The LLMs were given a claim, a fallacious premise and the context of the scientific publication and were prompted to classify fallacious premises that were used to arrive at the claim into one of nine categories. The LLMs also were asked to generate the fallacious premises on their own.

The researchers tested the two models in several different configurations. For example, providing the models with the definition of the fallacy, the logic of the fallacy and the logic of the fallacy in addition to an example of the fallacy.

In predicting the fallacy class, GPT-4 performed better than LLaMA 2 overall and did so across nearly every fallacy class. When given the logic of the fallacy and an example, GPT-4 was able to predict the correct fallacy class based on correct fallacious premises 77% of the time, while LLaMA 2 did so at a rate of 66%.

Interestingly, when human evaluators examined the outputs generated by the models, they found that even if a model was able to generate a plausible fallacy, it might misclassify the fallacy.

Other fact-checking approaches

A current approach to fact-checking with NLP is to use what are known as knowledge bases, which are repositories of factual information. According to this method, a system compares a claim to information in the knowledge base and makes a prediction about the veracity of the claim.

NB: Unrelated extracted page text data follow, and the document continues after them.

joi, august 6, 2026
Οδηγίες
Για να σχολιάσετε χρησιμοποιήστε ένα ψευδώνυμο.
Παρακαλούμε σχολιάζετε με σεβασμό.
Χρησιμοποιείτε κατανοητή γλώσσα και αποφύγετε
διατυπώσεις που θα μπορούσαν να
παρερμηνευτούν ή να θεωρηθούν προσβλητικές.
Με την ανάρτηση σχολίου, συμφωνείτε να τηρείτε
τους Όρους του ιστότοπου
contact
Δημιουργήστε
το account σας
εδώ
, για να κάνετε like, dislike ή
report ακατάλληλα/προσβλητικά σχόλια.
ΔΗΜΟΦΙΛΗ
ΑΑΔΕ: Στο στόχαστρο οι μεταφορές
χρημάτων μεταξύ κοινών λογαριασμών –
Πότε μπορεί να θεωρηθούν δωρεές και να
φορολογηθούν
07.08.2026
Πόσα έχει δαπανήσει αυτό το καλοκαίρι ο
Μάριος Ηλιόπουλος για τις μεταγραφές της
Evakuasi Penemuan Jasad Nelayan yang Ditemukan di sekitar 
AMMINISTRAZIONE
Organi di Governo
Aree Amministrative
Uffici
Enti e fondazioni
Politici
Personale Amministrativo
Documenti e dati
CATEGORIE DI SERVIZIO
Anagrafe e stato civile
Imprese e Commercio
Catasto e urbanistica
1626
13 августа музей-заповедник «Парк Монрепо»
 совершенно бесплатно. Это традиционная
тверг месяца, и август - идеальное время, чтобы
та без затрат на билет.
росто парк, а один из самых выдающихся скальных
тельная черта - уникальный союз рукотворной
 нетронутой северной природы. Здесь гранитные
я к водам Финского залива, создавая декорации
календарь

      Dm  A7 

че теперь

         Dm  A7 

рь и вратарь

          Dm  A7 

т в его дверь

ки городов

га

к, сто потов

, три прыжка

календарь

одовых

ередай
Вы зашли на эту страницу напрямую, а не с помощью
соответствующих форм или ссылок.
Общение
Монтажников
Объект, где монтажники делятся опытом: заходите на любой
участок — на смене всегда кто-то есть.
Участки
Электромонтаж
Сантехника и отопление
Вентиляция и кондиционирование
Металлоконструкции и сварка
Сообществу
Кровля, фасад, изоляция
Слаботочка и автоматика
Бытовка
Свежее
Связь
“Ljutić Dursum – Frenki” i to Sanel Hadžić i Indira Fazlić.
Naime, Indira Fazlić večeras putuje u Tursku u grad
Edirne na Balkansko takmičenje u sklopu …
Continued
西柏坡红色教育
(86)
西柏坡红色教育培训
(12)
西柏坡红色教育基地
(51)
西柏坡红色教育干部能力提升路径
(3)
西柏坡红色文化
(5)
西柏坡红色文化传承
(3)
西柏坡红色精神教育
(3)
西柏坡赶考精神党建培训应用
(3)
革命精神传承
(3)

Techniques like this that focus on attacking a claim with counter-evidence fail, however, when counter-evidence isn’t available, which is true of most real-world cases of false claims, Gurevych explained.

In this study, instead of countering a claim, Gurevych and her coauthors’ method attacks the reasoning between the scientific source and the claim and uses the LLMs to identify the fallacies that are required to develop a false claim based on the source.

A significant challenge

Fact-checking is difficult for both humans and machines. “Discovering fallacies is something that people struggle with, and it makes experimentation difficult,” Gurevych said. “We see that LLMs are not at the stage yet where they can accurately address these complex reasoning questions.”

In the future, Gurevych and colleagues intend to analyze other models according to the same framework and develop methods to account for scientific evidence contained in more than one document.

That said, the very nature of the task — to determine if a claim is true based on evidence — is often contested and is a fundamental process in the generation of knowledge. “The question of whether evidence supports a claim is at the heart of any empirical science and one of the reasons scientists have developed methods like peer review,” Gurevych said. “It’s an extremely difficult question to answer.”